As trouble zones go, we have had fairly limited acquaintance with curfew in Northern Ireland.
he only formally declared one was on the Falls Road in early July 1970.
I was in the area at the start of it with my brothers, having been drawn by curiosity about reports of a massive riot.
The Army had gone into the area to raid houses for weapons held by the Official IRA and been confronted by organised mobs. When I arrived the Army had withdrawn and the narrow streets around the Grosvenor and Leeson Street had almost a carnival atmosphere. I could smell the lingering traces of CS gas in the air.
Several houses had buckets on the doorstep with water mixed with vinegar for people to dip their hankies in to make masks that would neutralise the gas.
So, we wore masks then too.
I saw a man in a brown corduroy jacket with a rifle under it, the barrel pointing down. He looked more like a school teacher than one of the street fighters and the rifle looked clean and new.
My brothers and I left when a helicopter overhead announced through a loud hailer that the area was being placed under curfew. We would have been in some difficulty if we hadn't got out, with nowhere to stay.
We climbed over a wall and dropped on the other side to see ranks of frightened soldiers squatting in the street, all facing us, all seeing plainly what we were doing and none making any effort to speak to us as we walked past them.
Their intense concentration on what they were about to do next made it plain that this was a major operation for them and that they were not infected by the excitement on the other side of the wall.
We walked right past them, up onto the Falls, and, if I remember rightly, went then to the new Chinese restaurant that had opened in that little recessed row of shops beside Casement Park.
Later we heard more gunfire from the safety of home.

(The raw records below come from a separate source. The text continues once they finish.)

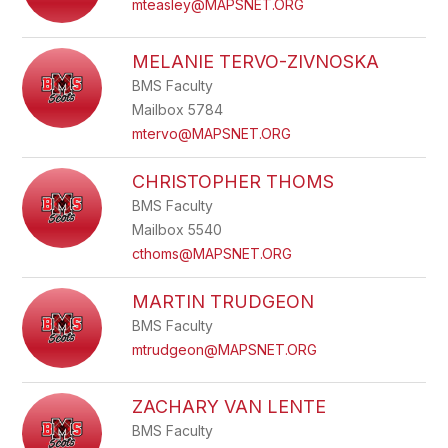
mteasley@MAPSNET.ORG
MELANIE TERVO-ZIVNOSKA
BMS Faculty
Mailbox 5784
mtervo@MAPSNET.ORG
CHRISTOPHER THOMS
BMS Faculty
Mailbox 5540
cthoms@MAPSNET.ORG
MARTIN TRUDGEON
BMS Faculty
mtrudgeon@MAPSNET.ORG
ZACHARY VAN LENTE
BMS Faculty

That was a huge event in the early Troubles. It was read as a sign of the new Conservative Government getting tough. It was also viewed as slightly naive of the Army to take on the Officials like that when most of the trouble had been coming from the Provos.
And it produced its casualties: Charlie O'Neill, run down by an armoured personnel carrier; Tom Burns, shot at his front door; and Zbigniew Uglik, visiting from England, shot by soldiers.
Hundreds of weapons were confiscated by the Army in the coming days. The curfew added to the stock of stories about the Troubles too. A woman, Margaret, told me she wrestled with a pram load of guns and was helped over the kerb by a soldier.
The curfew ended on the Sunday when women marched down the Falls to demand access. There were other, localised curfews imposed by paramilitaries, in Poleglass occasionally in the 1990s as part of a measure against joyriders, but the formal requirement by the state to stay in your home is something new.